• [Отрывок]
Сельвинский был прирожденный педагог, руководитель, организатор, вождь, а мы третье поколение его учеников… Он так и говорил: мои ученики, мои студенты. А мы недоуменно помалкивали. В двадцать лет неохота состоять учеником у кого бы то ни было, кроме Аполлона»[37].
… Он многое в меня вкачал.
Он до сих пор неровно дышит
К тому, что я в стихах толку.
Недаром мне на книгах пишет:
Любимому ученику.
В послевоенные годы, когда Сельвинский оказался «на обочине литературного процесса», Слуцкий остался по-прежнему верен и благодарен своему учителю — большому советскому поэту.
Сельвинский — брошенная зона
геологической разведки,
мильон квадратных километров
надежд, оставленных давно.
А был не полтора сезона,
три полноценных пятилетки
вождь из вождей
и мэтр из мэтров.
Он нем. Как тех же лет кино.
....................................
По воле или по неволе
мы эту дань отдать должны.
Мы не вольны в семье и в школе,
в учителях мы не вольны.
Учение: в нем есть порука
взаимная, как на войне.
Мы отвечаем друг за друга.
Его колотят — больно мне.

• [Перечень записей]
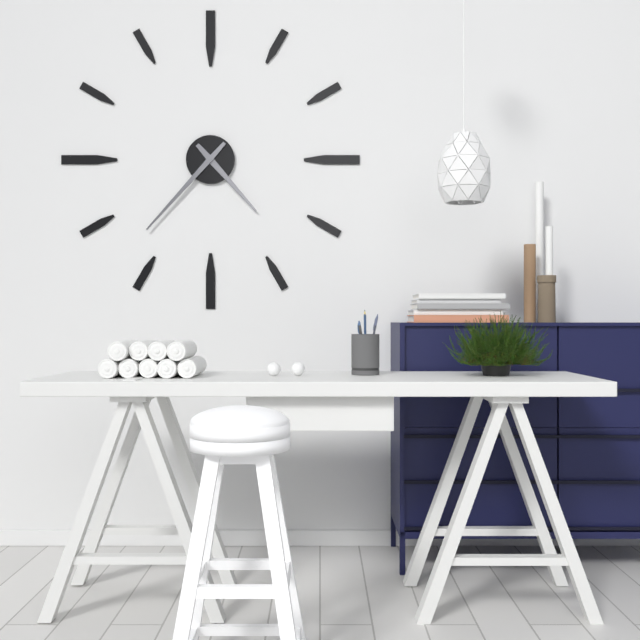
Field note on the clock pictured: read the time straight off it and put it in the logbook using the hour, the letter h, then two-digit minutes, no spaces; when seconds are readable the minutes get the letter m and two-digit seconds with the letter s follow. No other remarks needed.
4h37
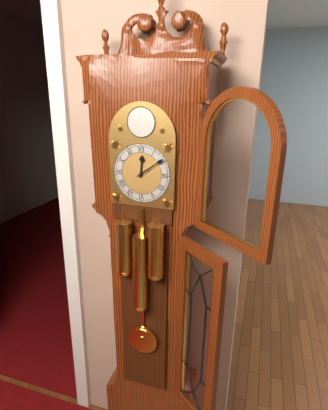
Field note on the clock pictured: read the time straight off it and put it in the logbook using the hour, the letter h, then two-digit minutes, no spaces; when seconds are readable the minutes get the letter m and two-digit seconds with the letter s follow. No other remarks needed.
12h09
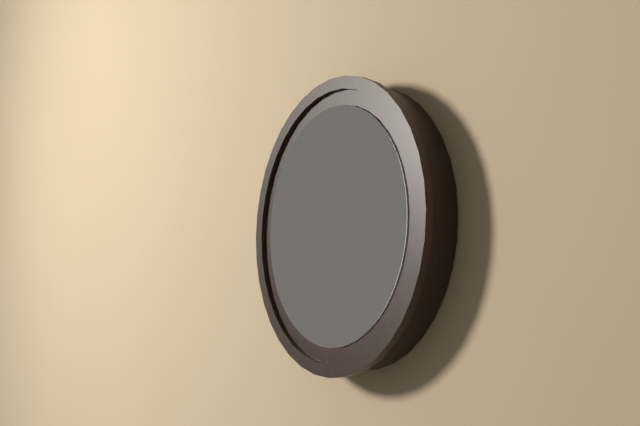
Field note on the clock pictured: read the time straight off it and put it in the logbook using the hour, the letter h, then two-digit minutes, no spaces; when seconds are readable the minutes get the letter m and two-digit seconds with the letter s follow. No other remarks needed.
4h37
==
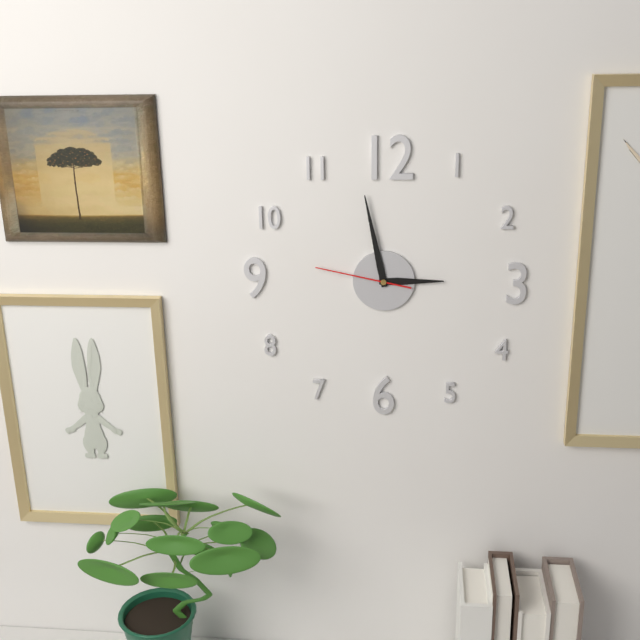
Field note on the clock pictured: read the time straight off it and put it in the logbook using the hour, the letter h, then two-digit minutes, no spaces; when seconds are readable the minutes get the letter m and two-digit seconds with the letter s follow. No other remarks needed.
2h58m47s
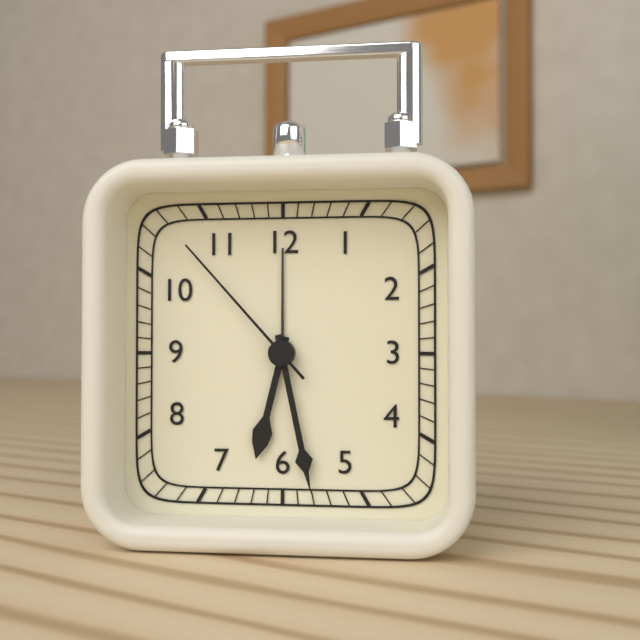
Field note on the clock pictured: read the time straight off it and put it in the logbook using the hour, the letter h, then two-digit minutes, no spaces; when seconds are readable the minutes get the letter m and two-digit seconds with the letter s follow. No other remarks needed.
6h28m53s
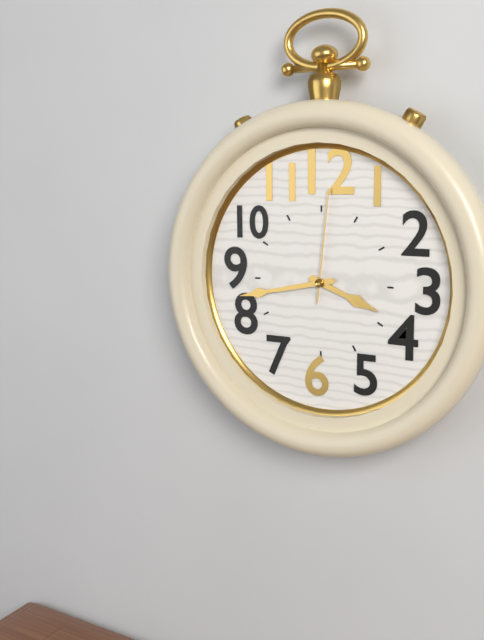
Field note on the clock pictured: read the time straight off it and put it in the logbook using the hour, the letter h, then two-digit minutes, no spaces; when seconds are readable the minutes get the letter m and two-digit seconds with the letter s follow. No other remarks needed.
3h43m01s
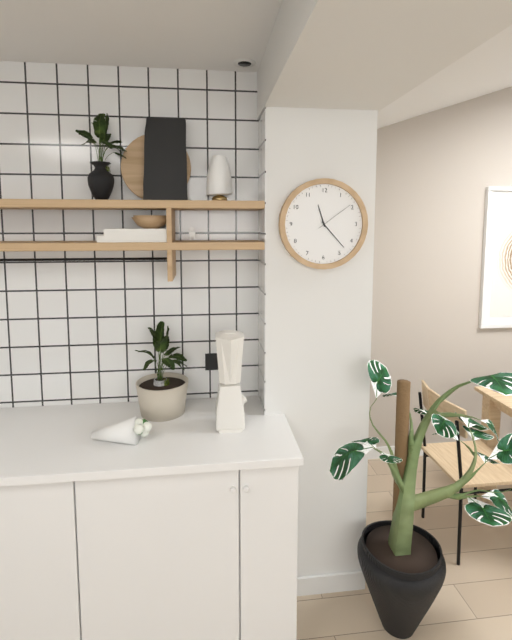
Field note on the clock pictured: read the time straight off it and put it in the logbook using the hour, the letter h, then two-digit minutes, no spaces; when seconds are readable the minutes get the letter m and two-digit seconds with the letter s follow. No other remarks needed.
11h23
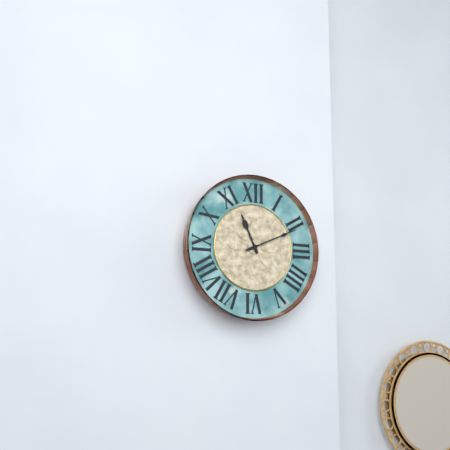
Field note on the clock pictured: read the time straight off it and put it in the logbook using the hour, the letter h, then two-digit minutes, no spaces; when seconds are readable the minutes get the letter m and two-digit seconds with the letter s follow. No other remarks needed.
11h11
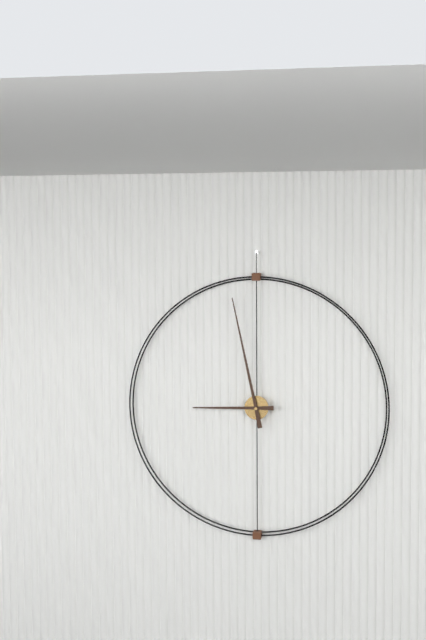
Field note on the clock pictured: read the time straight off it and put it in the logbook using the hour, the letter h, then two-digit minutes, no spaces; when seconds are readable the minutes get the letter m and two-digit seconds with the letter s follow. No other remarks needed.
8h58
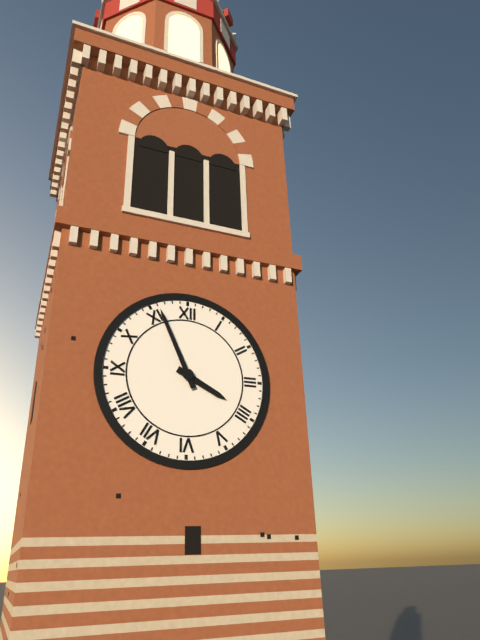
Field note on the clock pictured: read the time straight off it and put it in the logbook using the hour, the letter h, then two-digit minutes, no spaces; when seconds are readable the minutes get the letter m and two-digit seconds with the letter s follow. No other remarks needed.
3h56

• [Задание 1]
Ответьте на вопросы по отрывку о Сельвинском:
(а) Каким поколением учеников Сельвинского называют себя «мы» в начале отрывка?
(б) Какие слова, согласно стихам в отрывке, пишут говорящему на книгах?
(в) Сколько пятилеток, по стихам, Сельвинский был «вождь из вождей»?
• [Задание 2]
Определите, согласуется ли каждое утверждение с отрывком о Сельвинском. Ответьте «да» или «нет» и приведите решающие слова отрывка:
(а) В двадцать лет не хочется быть ничьим учеником, кроме Аполлона.
(б) В послевоенные годы Слуцкий отвернулся от своего учителя.
(в) В стихах утверждается, что в учителях мы вольны.
• [Задание 3]
Продолжите, пожалуйста, отрывок о Сельвинском после строки «Его колотят — больно мне».

• [Ответ 1]
(а) Третьим поколением.
(б) «Любимому ученику».
(в) Три полноценных пятилетки.

• [Ответ 2]
(а) Да: «В двадцать лет неохота состоять учеником у кого бы то ни было, кроме Аполлона».
(б) Нет: «Слуцкий остался по-прежнему верен и благодарен своему учителю».
(в) Нет: «в учителях мы не вольны».

• [Ответ 3]
Ни с кем из поэтов старшего поколения Слуцкий не был так близок, как с Сельвинским. Сельвинский был для него мэтром. Слуцкий учился у него поэтике, в которой Сельвинский был «отлично тверд» (хотя «в политике довольно сбивчив»). Политические разногласия учителя и ученика довольно любопытны. Они (эти разногласия) с годами менялись. Правоверный марксист, Борис Слуцкий, делался «гнилым либералом», в то время как «марксист на ницщеанской подкладке» Илья Сельвинский все более и более приобретал черты ортодоксальности, странной для повзрослевшего Бориса Слуцкого. В конце сороковых годов, в самый разгар антисемитской кампании Слуцкий написал загадочное стихотворение, таинственность которого более или менее проясняется, стоит предположить, кто мог быть адресатом стихотворения, или главным героем баллады.
Тяжелое, густое честолюбье,
Которое не грело, не голубило,
С которым зависть только потому
В бессонных снах так редко ночевала,
Что из подобных бедному ему
Равновеликих было слишком мало.
Азарт отрегулированный, с правилами
Ему не подходил.
И не устраивал
Его бескровный бой.
И он не шел
На спор и спорт.
С обдуманною яростью
Две войны: в юности и в старости —
Он ежедневным ссорам предпочел.
В политике он начинал с эстетики,
А этика пришла потом.
И этика
Была от состраданья — не в крови.
Такой характер в стадии заката
Давал — не очень часто — ренегатов И — чаще — пулю раннюю ловил.
Здесь был восход характера. Я видел
Его лицо, когда, из лесу выйдя,
Мы в поле напоролися на смерть.
Я в нем не помню рвения наемного,
Но милое и гордое, и скромное
Решение,
что стоит умереть.
И это тоже в памяти останется:
В полку кино крутили — «Бесприданницу», —
Крупным планом Волга там дана.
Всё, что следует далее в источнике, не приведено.